The show was... brilliant.

There's no other word for it. I'm sure a flamenco purist would criticize this or that dancer, dance, or the whole concept as being "not quite" something or other, and I would be the first to admit there were flaws here and there -- both technical and artistic -- but I don't care. It doesn't matter.

I couldn't get the silly grin off my face the whole time, nor could I keep myself from shouting a not infrequent ¡Olé! at a particularly intricate paso. These people were on. This was flamenco duro.

We don't see that very often, not even in New Mexico, where flamenco is one of the many cultural art forms that suffuse the place. I adore Maria and her company, and her artistry is unmatched as far as I'm concerned, but this, this Yjastros, was something else again.

It was hard, gorgeous, enthralling.

Oh, and there were standout performers. Oh my, yes. Particularly, in my view, Elena Osuna, whose every fiber of being, whose tension and passion, drew you in to a mysterious and compelling world as expressed with her feet and hands and arms and body.
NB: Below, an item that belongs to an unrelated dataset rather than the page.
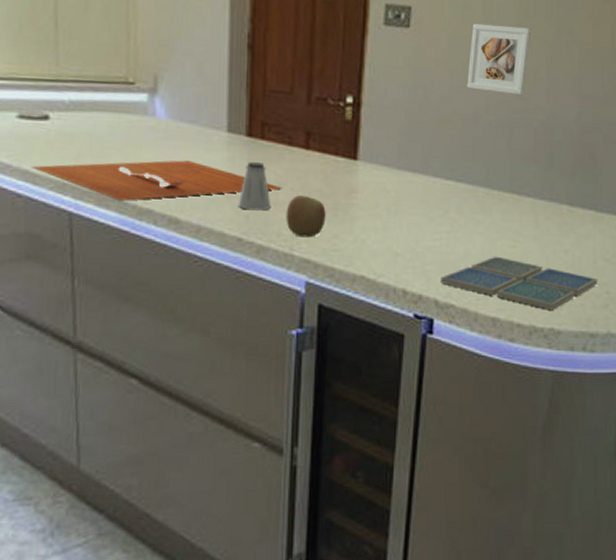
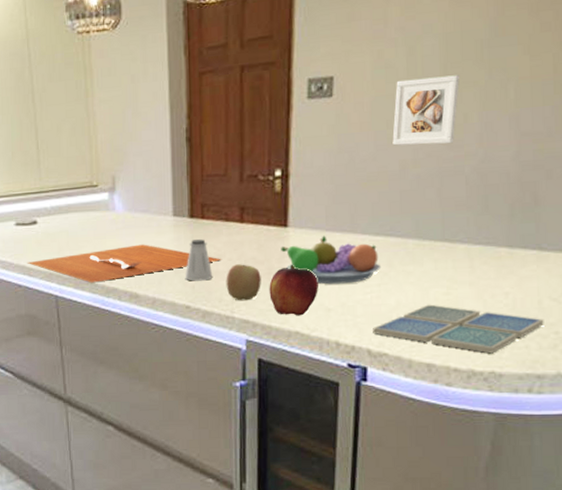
fruit: none [334,202,387,259] -> present [269,265,318,316]
fruit bowl: none [349,174,452,228] -> present [281,235,382,285]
Even when she danced with a corps, you knew she was exceptional and she kept your attention no matter who else was onstage or what else was going on.

Carlos Menchaca was nearly -- not quite -- her match. There were only two men (besides the artistic director, Joaquin Encinias)  in the dance company. Male dancers seem to be as scarce as the proverbial hen's teeth in New Mexico, so it's fairly easy for a man with reasonable talent to be a standout in dance productions, but Carlos was exceptional.

He danced "Jaleo" with Marisol Encinias, a co-director of the company (Joaquin is her brother), in a passionate duo that had the audience shouting and clapping at the audacity and spirit of the whole thing.

Marisol herself had a solo that brought the house down. It was long, intricate, emotional, and exuberant. Her stamina must be incredible. To say the least.

Joaquin performed with great vigor, not a lot of style, at the end of the show. He's got some weight on him, but that's never stopped a flamenco performer in my recollection, and he did his turn well. The crowd loved it, thought I heard one wag in the restroom afterwards saying he thought "that big dude was gonna get his heart attack right there on the stage."

Perhaps the most alluring performance was that of cantante Kina Mendez who sang through most of the show and sang and danced (in stiletto heels!) in her own solo segment.

The guitarists were nothing short of brilliant themselves.

All in all, it was a memorable evening, one of so many we've had since settling in New Mexico.